[SUPPLIED MATERIAL]
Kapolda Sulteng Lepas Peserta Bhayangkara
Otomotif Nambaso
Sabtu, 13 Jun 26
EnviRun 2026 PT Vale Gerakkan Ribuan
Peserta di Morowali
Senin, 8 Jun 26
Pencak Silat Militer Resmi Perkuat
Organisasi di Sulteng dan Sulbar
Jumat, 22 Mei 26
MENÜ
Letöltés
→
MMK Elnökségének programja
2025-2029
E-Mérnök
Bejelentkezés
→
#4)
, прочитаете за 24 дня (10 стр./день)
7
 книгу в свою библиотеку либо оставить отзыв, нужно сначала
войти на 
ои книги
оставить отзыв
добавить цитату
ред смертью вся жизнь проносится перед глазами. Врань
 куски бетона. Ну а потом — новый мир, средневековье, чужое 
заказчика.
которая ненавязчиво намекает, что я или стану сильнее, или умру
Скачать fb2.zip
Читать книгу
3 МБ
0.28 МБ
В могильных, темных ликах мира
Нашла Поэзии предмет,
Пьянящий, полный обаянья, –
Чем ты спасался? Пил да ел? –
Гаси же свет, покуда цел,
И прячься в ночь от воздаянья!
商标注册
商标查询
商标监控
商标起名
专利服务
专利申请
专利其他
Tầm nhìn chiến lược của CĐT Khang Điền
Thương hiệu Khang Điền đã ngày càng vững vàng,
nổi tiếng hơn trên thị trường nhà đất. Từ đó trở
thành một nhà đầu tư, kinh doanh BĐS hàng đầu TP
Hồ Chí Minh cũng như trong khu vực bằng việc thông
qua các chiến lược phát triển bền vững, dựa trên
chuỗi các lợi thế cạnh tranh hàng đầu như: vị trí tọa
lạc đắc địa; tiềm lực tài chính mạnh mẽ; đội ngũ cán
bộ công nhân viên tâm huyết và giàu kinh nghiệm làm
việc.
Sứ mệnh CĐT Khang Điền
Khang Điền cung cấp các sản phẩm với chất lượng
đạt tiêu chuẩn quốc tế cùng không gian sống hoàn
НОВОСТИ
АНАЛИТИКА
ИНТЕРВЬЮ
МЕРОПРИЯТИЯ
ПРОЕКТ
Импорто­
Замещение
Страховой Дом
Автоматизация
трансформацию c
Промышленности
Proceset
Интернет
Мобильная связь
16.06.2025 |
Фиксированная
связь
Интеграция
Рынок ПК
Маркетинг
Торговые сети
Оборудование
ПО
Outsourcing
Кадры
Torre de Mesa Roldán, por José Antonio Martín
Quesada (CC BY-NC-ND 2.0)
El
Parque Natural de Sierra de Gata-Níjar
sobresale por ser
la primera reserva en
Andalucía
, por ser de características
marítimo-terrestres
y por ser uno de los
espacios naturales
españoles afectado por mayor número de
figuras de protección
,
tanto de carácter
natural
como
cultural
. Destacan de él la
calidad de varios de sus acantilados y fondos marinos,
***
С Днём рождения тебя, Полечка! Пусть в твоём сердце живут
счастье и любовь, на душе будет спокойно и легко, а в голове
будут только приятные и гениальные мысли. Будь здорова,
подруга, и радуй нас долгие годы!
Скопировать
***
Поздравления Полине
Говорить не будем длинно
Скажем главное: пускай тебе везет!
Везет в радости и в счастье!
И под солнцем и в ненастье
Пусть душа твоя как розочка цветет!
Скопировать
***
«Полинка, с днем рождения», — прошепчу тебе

[WORK REQUEST]
Copy every line of the listing above word for word.

[RESPONSE TO THIS TASK]
Kapolda Sulteng Lepas Peserta Bhayangkara
Otomotif Nambaso
Sabtu, 13 Jun 26
EnviRun 2026 PT Vale Gerakkan Ribuan
Peserta di Morowali
Senin, 8 Jun 26
Pencak Silat Militer Resmi Perkuat
Organisasi di Sulteng dan Sulbar
Jumat, 22 Mei 26
MENÜ
Letöltés
→
MMK Elnökségének programja
2025-2029
E-Mérnök
Bejelentkezés
→
#4)
, прочитаете за 24 дня (10 стр./день)
7
 книгу в свою библиотеку либо оставить отзыв, нужно сначала
войти на 
ои книги
оставить отзыв
добавить цитату
ред смертью вся жизнь проносится перед глазами. Врань
 куски бетона. Ну а потом — новый мир, средневековье, чужое 
заказчика.
которая ненавязчиво намекает, что я или стану сильнее, или умру
Скачать fb2.zip
Читать книгу
3 МБ
0.28 МБ
В могильных, темных ликах мира
Нашла Поэзии предмет,
Пьянящий, полный обаянья, –
Чем ты спасался? Пил да ел? –
Гаси же свет, покуда цел,
И прячься в ночь от воздаянья!
商标注册
商标查询
商标监控
商标起名
专利服务
专利申请
专利其他
Tầm nhìn chiến lược của CĐT Khang Điền
Thương hiệu Khang Điền đã ngày càng vững vàng,
nổi tiếng hơn trên thị trường nhà đất. Từ đó trở
thành một nhà đầu tư, kinh doanh BĐS hàng đầu TP
Hồ Chí Minh cũng như trong khu vực bằng việc thông
qua các chiến lược phát triển bền vững, dựa trên
chuỗi các lợi thế cạnh tranh hàng đầu như: vị trí tọa
lạc đắc địa; tiềm lực tài chính mạnh mẽ; đội ngũ cán
bộ công nhân viên tâm huyết và giàu kinh nghiệm làm
việc.
Sứ mệnh CĐT Khang Điền
Khang Điền cung cấp các sản phẩm với chất lượng
đạt tiêu chuẩn quốc tế cùng không gian sống hoàn
НОВОСТИ
АНАЛИТИКА
ИНТЕРВЬЮ
МЕРОПРИЯТИЯ
ПРОЕКТ
Импорто­
Замещение
Страховой Дом
Автоматизация
трансформацию c
Промышленности
Proceset
Интернет
Мобильная связь
16.06.2025 |
Фиксированная
связь
Интеграция
Рынок ПК
Маркетинг
Торговые сети
Оборудование
ПО
Outsourcing
Кадры
Torre de Mesa Roldán, por José Antonio Martín
Quesada (CC BY-NC-ND 2.0)
El
Parque Natural de Sierra de Gata-Níjar
sobresale por ser
la primera reserva en
Andalucía
, por ser de características
marítimo-terrestres
y por ser uno de los
espacios naturales
españoles afectado por mayor número de
figuras de protección
,
tanto de carácter
natural
como
cultural
. Destacan de él la
calidad de varios de sus acantilados y fondos marinos,
***
С Днём рождения тебя, Полечка! Пусть в твоём сердце живут
счастье и любовь, на душе будет спокойно и легко, а в голове
будут только приятные и гениальные мысли. Будь здорова,
подруга, и радуй нас долгие годы!
Скопировать
***
Поздравления Полине
Говорить не будем длинно
Скажем главное: пускай тебе везет!
Везет в радости и в счастье!
И под солнцем и в ненастье
Пусть душа твоя как розочка цветет!
Скопировать
***
«Полинка, с днем рождения», — прошепчу тебе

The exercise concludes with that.